Revamping AML treatment
For more than 20 years, patients diagnosed with secondary acute myeloid leukemia, or AML, have been treated with the chemotherapy drugs cytarabine and daunorubicin in a regimen known as 7+3 because of its dosing schedule.
In the 7+3 regimen, cytarabine is given for seven days, and daunorubicin is given for three days. The 7+3 approach has proven to be more effective than other regimens, but many patients don't respond to it, and sadly, most patients end up relapsing.
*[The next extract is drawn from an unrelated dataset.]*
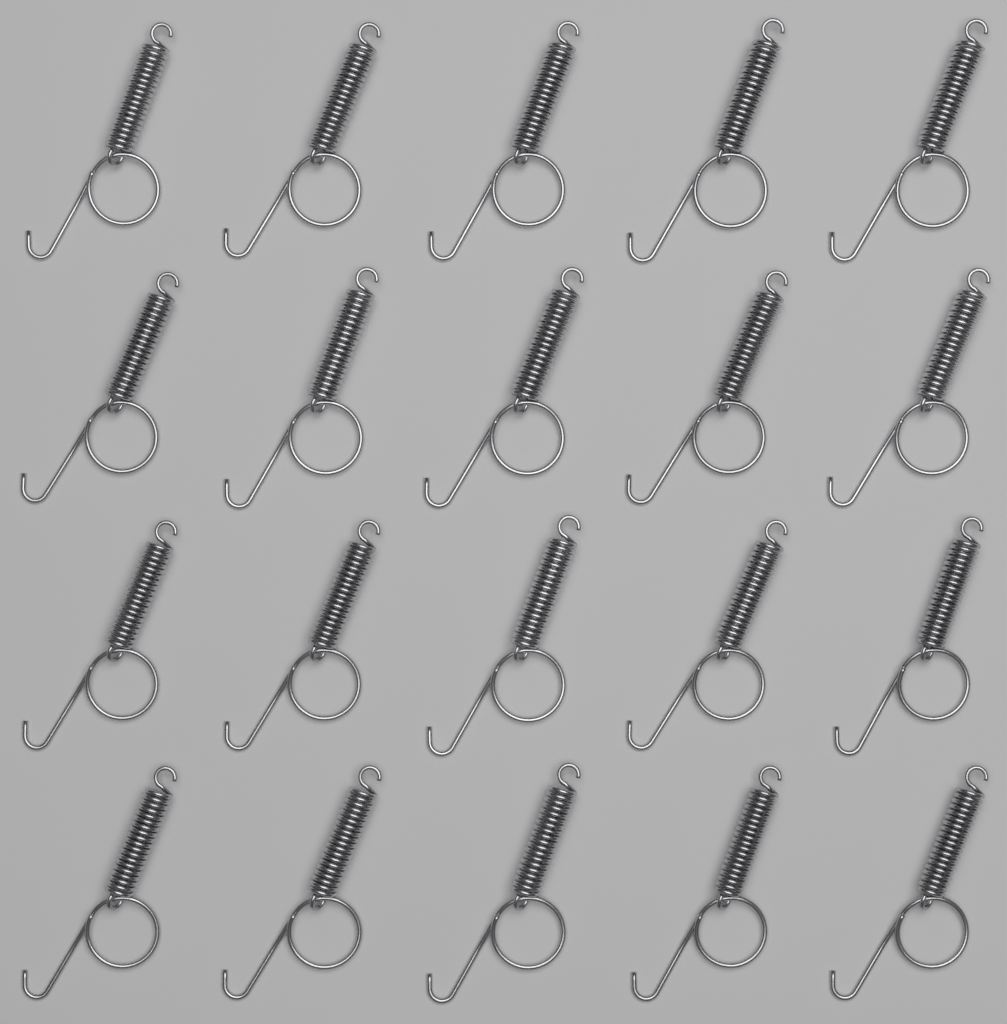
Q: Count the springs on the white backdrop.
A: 20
As a result, there's a big need for new treatment options.
To address that need, Celator Pharmaceuticals created a liposome encapsulated 5:1 reformulation of cytarabine and daunorubicin -- Vyxeos -- that appears to work much better than 7+3.
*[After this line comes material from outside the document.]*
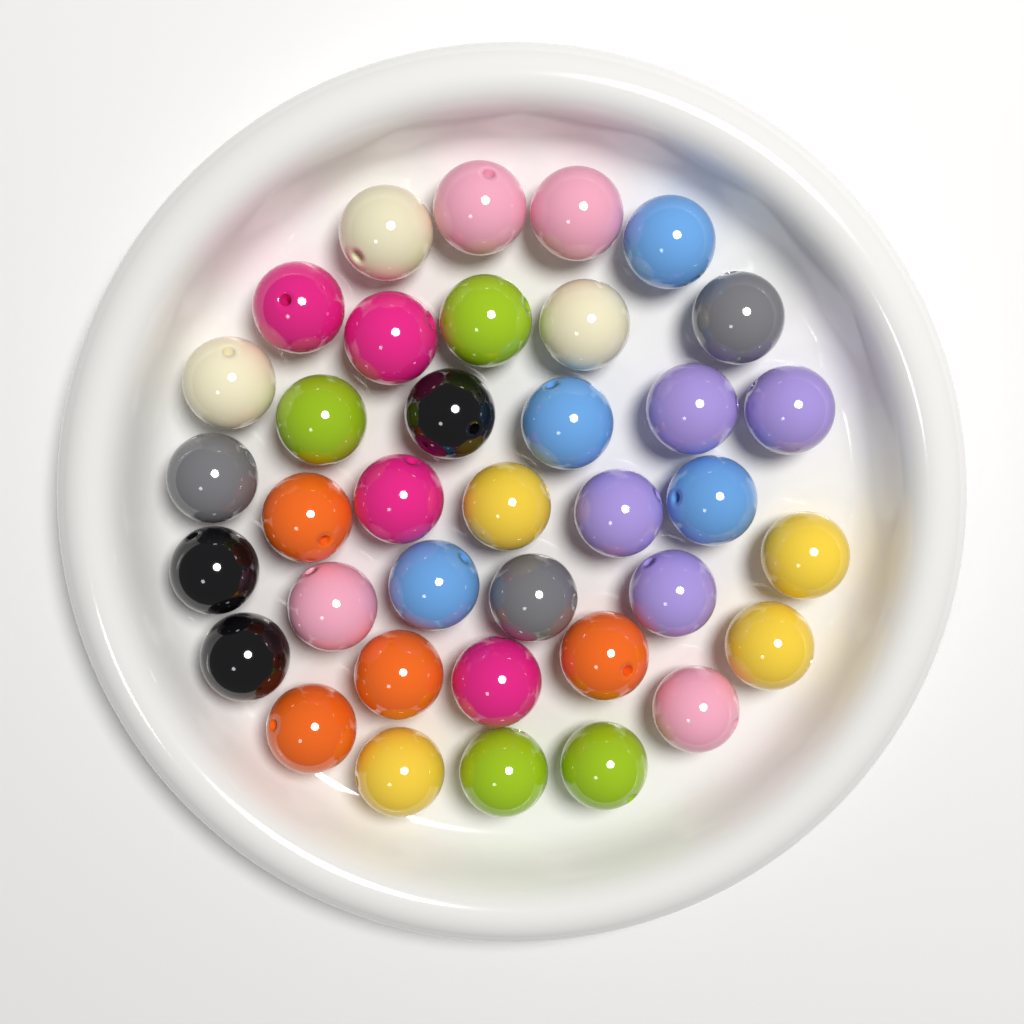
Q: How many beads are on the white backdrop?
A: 37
In phase 3 trials, Vyxeos improved overall survival to 9.56 months from 5.95 months for 7+3. Importantly, it extended overall survival for patients while also delivering comparable safety to 7+3.
Management plans to file Vyxeos for FDA approval by the end of Q3, and if it delivers on that timeline, an FDA decision could come by the middle of 2017. Assuming the FDA gives Vyxeos an OK, it has a very good shot at displacing 7+3.
"The overall survival advantage seen with CPX-351 compared to 7+3, along with a superior response rate and no increase in serious toxicity indicates that we'll likely have a new standard of care for treating older patients with secondary AML," said Jeffrey E. Lancet, M.D., senior member and chief of the Leukemia/Myelodysplasia Program at Moffitt Cancer Center and the principal investigator for the study.
If Lancet's thinking is correct, Vyxeos would leap to the front of an indication valued at $900 million annually, and since Celator Pharmaceuticals' market cap is only about $700 million, this company's shares may still have room to run despite their rapid run-up since reporting Vyxeos results in March.
Better relief for osteoarthritis pain
12 million patients in the U.S. visit their doctor because of knee pain associated with osteoarthritis every year, and often, these patients are treated with injections of corticosteroids.
Unfortunately, the pain-reducing effect of those injections fades for most patients within a few weeks, and since injections are typically administered quarterly, there's an opportunity to improve upon this treatment.
Fortunately, Flexion Therapeutics may have just done that.
The company developed Zilretta, a sustained-release formulation of the commonly used injectible corticosteroid TCA. In trials, Zilretta demonstrated it controls pain longer and more effectively than placebo and immediate-release TCA.
In February, Flexion Therapeutics reported data from its phase 3 study showing that Zilretta demonstrated "statistically significant and clinically meaningful pain relief" at weeks 1 through 16 versus placebo. On average, patients taking Zilretta saw a 50% reduction in pain from baseline over weeks 1 through 12. Additionally, secondary endpoints showed that Zilretta patients outperformed TCA on pain, stiffness, and function scores.
The findings suggest that if Zilretta is approved, it could displace the use of corticosteroid injections in many patients. Because corticosteroid injections are given to 5 million people in the U.S. every year, and Flexion Therapeutics' research suggests the market could support quarterly dosing of Zilretta at a list price of about $500 per injection, this drug could become a billion-dollar blockbuster.
Tying it together
Celator Pharmaceuticals and Flexion Therapeutics have already cleared some big obstacles in the path to FDA approval, but there's still a chance the FDA review of these drugs results in a rejection rather than approval. I don't think that's likely, but it's a possibility. Since rejections could cause shares in these companies to tumble, they're best suited for risk-tolerant investors. Investors who can stand the risk might find that these companies reward them handsomely.